Cannot help but think that any J6P that comes out of the other side of this storm with half a cerebrum intact would shun ARMs.

Many of the working joes in my area were steering very far from that nonsense before the shtf... So let them offer ARMs: If no one is buying - no one is selling.

One hopes to see an appropriate parallel to the last book of "A Farewell to Arms". A painful if bitter struggle resulting in the death of a progenitor...

Chomsky
11-04-08, 06:46 AM
There's nothing inherently evil about an ARM. Teaser rates, neg-am options, etc. are another story.

c1ue
11-04-08, 08:12 AM
Actually, I disagree.

ARMs can be a tool for a very select subset of the population.

But they cannot and should not be used by anyone outside of this small group.

Basically if you've got the cash in a corporation but not much income, the ARM is a way to extract the cash out of the corporation in countercyclical fashion.

But for a fixed income/salaried person to get into an ARM is just plain criminal - it is literally gambling. And neither the borrower nor the lender should be in the business of gambling.

Contemptuous
11-04-08, 11:25 AM
C1ue -

Don't forget that the considerable majority of mortgages in Europe are adjustables.


Actually, I disagree.

ARMs can be a tool for a very select subset of the population.

But they cannot and should not be used by anyone outside of this small group.

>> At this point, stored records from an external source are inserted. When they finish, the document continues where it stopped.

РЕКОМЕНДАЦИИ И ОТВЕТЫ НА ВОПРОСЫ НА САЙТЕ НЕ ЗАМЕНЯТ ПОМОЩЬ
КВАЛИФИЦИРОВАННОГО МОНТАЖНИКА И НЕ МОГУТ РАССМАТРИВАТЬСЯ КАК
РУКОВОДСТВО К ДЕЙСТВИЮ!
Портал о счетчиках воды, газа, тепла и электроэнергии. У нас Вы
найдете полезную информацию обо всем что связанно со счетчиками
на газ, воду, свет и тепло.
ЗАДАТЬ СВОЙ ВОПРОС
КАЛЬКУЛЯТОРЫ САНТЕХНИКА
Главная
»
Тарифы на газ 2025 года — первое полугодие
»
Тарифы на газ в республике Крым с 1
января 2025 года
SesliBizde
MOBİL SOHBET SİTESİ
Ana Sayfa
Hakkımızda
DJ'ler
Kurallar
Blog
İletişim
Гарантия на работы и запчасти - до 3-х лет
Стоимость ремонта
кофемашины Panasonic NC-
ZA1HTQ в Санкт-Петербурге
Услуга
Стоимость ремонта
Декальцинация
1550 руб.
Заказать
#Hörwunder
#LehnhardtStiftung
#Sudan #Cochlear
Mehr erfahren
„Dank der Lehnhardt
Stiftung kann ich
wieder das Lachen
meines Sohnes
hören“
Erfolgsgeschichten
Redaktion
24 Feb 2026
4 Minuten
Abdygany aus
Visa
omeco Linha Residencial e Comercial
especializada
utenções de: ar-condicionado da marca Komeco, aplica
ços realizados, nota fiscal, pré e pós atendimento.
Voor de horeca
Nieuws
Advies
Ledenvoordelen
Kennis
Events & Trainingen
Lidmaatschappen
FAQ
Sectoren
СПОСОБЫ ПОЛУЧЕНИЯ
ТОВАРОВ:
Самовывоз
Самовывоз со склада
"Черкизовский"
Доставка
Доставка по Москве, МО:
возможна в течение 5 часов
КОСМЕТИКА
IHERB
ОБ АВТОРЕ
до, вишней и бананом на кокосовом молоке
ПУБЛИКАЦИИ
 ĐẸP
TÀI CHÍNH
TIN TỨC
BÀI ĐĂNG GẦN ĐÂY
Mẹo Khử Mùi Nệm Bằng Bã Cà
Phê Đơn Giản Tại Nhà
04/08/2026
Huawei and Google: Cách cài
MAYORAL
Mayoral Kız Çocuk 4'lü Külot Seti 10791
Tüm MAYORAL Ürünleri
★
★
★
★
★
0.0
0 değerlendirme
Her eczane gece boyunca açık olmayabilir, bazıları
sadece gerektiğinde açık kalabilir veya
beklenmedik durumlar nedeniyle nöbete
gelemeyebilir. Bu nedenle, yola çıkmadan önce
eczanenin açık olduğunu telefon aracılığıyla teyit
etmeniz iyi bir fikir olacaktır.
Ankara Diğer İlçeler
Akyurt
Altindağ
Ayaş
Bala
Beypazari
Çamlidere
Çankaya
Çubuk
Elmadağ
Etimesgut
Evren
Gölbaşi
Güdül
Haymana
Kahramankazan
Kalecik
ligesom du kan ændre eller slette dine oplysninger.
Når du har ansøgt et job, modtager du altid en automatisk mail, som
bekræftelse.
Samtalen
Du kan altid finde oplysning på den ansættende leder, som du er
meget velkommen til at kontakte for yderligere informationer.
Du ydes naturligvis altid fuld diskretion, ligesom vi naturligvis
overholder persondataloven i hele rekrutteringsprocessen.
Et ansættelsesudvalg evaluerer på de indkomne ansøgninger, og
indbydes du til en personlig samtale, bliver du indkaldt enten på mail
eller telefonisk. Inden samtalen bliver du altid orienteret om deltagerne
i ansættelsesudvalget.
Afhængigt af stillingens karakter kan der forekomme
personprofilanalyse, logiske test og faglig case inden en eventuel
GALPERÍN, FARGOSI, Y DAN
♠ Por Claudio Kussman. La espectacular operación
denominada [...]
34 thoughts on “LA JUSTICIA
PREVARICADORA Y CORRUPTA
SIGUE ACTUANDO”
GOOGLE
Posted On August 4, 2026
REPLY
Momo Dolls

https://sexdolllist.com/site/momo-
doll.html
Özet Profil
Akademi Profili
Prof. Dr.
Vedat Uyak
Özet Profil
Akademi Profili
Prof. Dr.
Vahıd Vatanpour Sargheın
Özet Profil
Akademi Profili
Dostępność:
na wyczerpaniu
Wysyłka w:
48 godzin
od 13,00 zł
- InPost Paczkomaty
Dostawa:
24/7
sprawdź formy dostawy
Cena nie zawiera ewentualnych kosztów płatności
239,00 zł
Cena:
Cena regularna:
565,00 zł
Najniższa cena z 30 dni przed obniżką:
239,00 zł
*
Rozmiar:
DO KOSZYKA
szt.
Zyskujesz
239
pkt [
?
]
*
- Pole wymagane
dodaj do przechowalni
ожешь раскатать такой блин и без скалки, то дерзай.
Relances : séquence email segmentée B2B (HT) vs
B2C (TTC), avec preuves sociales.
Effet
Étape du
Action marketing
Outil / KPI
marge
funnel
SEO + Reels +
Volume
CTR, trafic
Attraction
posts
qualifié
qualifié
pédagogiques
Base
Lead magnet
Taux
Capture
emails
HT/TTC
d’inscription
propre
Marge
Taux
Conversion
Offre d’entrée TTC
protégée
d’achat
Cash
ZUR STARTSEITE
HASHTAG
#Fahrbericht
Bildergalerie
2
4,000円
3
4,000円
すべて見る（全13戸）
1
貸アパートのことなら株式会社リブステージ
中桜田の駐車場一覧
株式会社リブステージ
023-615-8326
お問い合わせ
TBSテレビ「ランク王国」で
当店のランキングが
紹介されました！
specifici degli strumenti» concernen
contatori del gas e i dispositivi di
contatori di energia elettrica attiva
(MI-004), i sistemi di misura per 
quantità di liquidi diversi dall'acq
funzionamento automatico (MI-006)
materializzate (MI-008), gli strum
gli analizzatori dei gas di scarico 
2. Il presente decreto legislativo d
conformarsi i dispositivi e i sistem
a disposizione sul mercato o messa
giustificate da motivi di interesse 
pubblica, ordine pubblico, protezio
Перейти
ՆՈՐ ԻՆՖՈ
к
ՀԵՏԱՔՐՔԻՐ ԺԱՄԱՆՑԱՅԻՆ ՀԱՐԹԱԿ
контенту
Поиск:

Basically if you've got the cash in a corporation but not much income, the ARM is a way to extract the cash out of the corporation in countercyclical fashion.

But for a fixed income/salaried person to get into an ARM is just plain criminal - it is literally gambling. And neither the borrower nor the lender should be in the business of gambling.

c1ue
11-04-08, 03:26 PM
Lukester,

In certain parts of Europe yes.

And are those the parts now experiencing a real estate crash?

And how again does this change from my original statement?